Stock-trading volume has been setting new records with regularity in recent years, but nothing so overwhelming as the current surge of trading has ever before hit Wall Street. Caught in a growing backlog of paper work, most brokerage offices have been unable to process and deliver stock certificates as fast as they have been bought and sold. Last week the nation's leading securities markets decided to curtail their hours to enable clerical staffs to catch up, just as they did for nine market days last August.

Starting this week and continuing for an indefinite period, trading will end at 2 p.m., 90 minutes earlier than usual, at the New York Stock Exchange, the American Stock Exchange and in the over-the-counter market of unlisted issues. Most regional exchanges have adopted similarly shortened hours. The markets also decided to close for trading on Lincoln's Birthday, Feb. 12, to give back-office workers an extra day to whittle down the logjam.

Coping with the Crush. So far in 1968, Big Board trading has averaged nearly 13 million shares a day, almost double the 1965 rate and a 38% leap from the 1967 daily average. Though no figures are available for the scattered over-the-counter market, brokers estimate that volume has risen by 70% from a year ago. The American Stock Exchange shows the most stunning gain of all: average daily volume has jumped 182% in a year, from 2,826,495 shares to 7,949,003. Last week Amex volume swelled to four successive daily records, reaching a peak of 10,160,000 shares on Thursday, highest in the Exchange's 118-year history.

To cope with that crush, Manhattan brokerages have expanded their back-office force from 22,000 to 32,000 clerks over the past 18 months. Even so, says President William Fleming of Walston & Co., "there are just not enough trained employees to handle this heavy volume." Other brokers fault the stock exchanges for clinging to manpower-wasting procedures while their members reap a bonanza of commission profits.

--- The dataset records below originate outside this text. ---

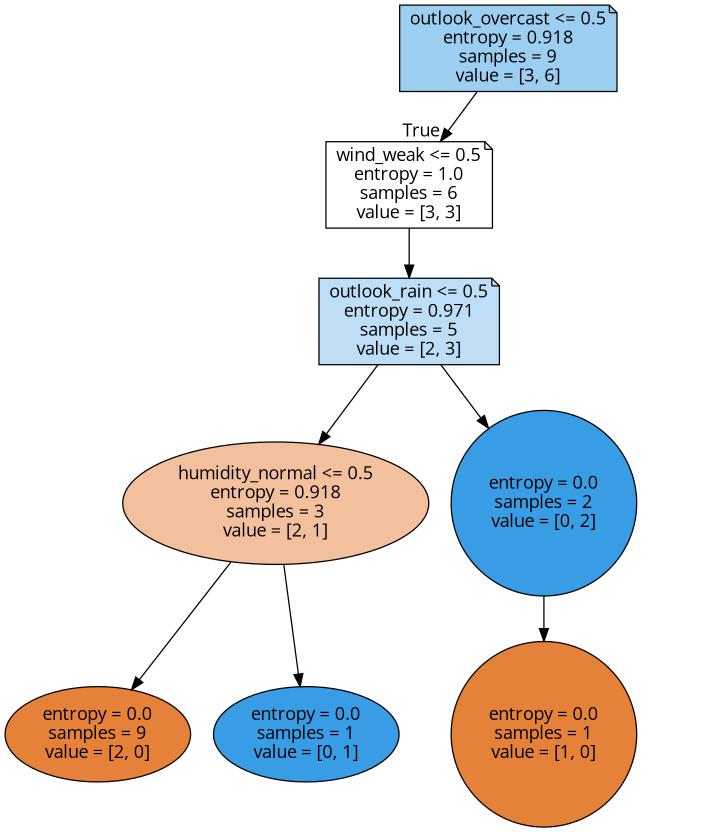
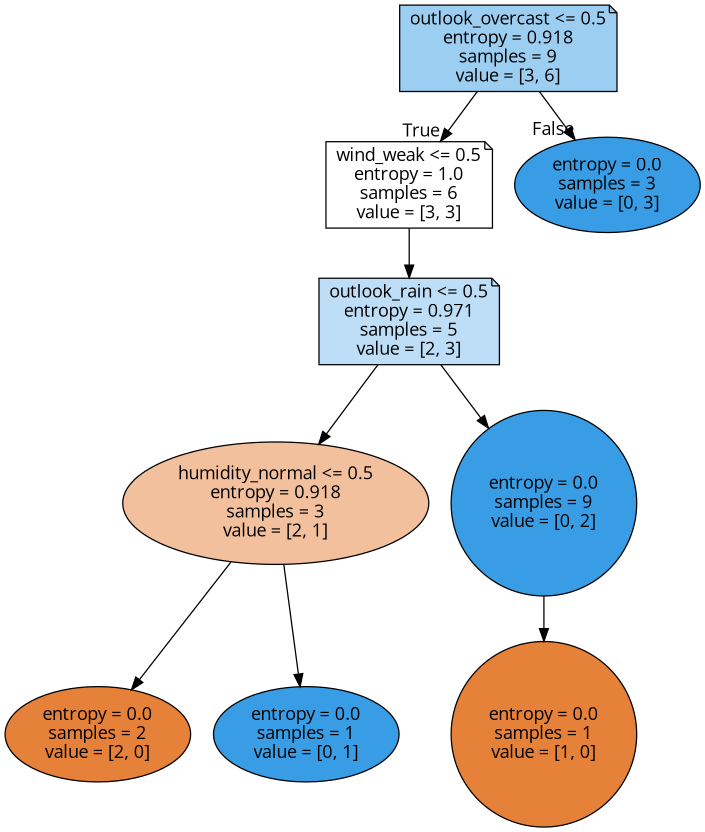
  digraph {
    fontname="Open Sans"
    node [color=black fillcolor="#399de5ff" fontname="Open Sans" shape=ellipse style=filled]
    edge [fontname="Open Sans"]
    n1 [fillcolor="#399de57f" label="outlook_overcast <= 0.5\nentropy = 0.918\nsamples = 9\nvalue = [3, 6]" shape=note]
    n2 [fillcolor="#e5813900" label="wind_weak <= 0.5\nentropy = 1.0\nsamples = 6\nvalue = [3, 3]" shape=note]
+   n3 [label="entropy = 0.0\nsamples = 3\nvalue = [0, 3]"]
    n4 [fillcolor="#399de555" label="outlook_rain <= 0.5\nentropy = 0.971\nsamples = 5\nvalue = [2, 3]" shape=note]
    n5 [fillcolor="#e58139ff" label="entropy = 0.0\nsamples = 1\nvalue = [1, 0]" shape=circle]
    n6 [fillcolor="#e581397f" label="humidity_normal <= 0.5\nentropy = 0.918\nsamples = 3\nvalue = [2, 1]"]
-   n7 [label="entropy = 0.0\nsamples = 2\nvalue = [0, 2]" shape=circle]
-   n8 [fillcolor="#e58139ff" label="entropy = 0.0\nsamples = 9\nvalue = [2, 0]"]
+   n7 [label="entropy = 0.0\nsamples = 9\nvalue = [0, 2]" shape=circle]
+   n8 [fillcolor="#e58139ff" label="entropy = 0.0\nsamples = 2\nvalue = [2, 0]"]
    n9 [label="entropy = 0.0\nsamples = 1\nvalue = [0, 1]"]
    n1 -> n2 [headlabel=True labelangle=45 labeldistance=2.5]
+   n1 -> n3 [headlabel=False labelangle=-45 labeldistance=2.5]
    n2 -> n4
    n4 -> n6
    n4 -> n7
    n6 -> n8
    n6 -> n9
    n7 -> n5
  }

Ignoring the Realities. So much of the feverish activity involves outright speculation that the American Exchange last week issued its sternest warning in years. Amex ordered 650 member firms to "discourage excessive speculation--particularly in volatile or low-priced stocks." It gave brokers until month's end to report what steps they have taken to tighten sales procedures and warn customers of the dangers. Added Amex President Ralph Saul: "As new generations are attracted to the marketplace, there is a tendency to ignore the realities of investing. Speculating soundly requires getting the facts, avoiding tips and rumors, recognizing the risks and undertaking only those risks that can be afforded."